What this task involves> Where does the string "WATCHAMEEN" appear in the records? Copy each line that holds it.

# # # #

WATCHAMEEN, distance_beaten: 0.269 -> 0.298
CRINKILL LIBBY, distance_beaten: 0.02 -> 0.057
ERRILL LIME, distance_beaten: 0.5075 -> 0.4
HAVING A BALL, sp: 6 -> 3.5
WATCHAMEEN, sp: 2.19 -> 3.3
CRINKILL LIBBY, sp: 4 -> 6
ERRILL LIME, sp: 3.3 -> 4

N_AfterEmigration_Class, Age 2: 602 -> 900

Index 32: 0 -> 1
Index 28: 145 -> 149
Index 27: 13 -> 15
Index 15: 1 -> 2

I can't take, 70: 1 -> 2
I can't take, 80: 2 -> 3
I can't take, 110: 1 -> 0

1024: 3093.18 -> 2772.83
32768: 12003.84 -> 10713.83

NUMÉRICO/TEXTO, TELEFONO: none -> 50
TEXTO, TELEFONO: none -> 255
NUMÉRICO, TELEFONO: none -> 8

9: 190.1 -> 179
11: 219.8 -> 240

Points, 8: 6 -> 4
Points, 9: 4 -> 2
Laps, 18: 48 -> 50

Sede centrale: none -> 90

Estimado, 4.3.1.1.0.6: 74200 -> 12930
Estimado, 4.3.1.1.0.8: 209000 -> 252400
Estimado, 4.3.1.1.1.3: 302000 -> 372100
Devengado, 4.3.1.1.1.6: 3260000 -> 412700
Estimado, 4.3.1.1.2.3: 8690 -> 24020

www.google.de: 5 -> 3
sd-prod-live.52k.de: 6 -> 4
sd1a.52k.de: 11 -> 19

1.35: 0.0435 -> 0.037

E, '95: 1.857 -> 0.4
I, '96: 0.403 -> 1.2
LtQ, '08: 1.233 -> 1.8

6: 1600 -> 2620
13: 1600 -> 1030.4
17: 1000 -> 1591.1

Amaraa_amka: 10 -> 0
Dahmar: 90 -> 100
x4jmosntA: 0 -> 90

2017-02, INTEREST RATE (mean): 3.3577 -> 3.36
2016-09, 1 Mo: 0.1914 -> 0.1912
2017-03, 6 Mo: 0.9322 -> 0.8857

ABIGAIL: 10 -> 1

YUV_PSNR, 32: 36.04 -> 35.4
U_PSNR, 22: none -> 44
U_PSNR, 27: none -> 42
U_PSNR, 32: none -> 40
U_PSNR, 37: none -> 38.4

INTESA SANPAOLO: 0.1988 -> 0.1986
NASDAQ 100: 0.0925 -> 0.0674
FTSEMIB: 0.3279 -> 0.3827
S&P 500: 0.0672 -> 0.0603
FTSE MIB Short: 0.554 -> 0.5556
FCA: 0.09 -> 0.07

# # # #

Solution to this problem>
WATCHAMEEN, distance_beaten: 0.269 -> 0.298
WATCHAMEEN, sp: 2.19 -> 3.3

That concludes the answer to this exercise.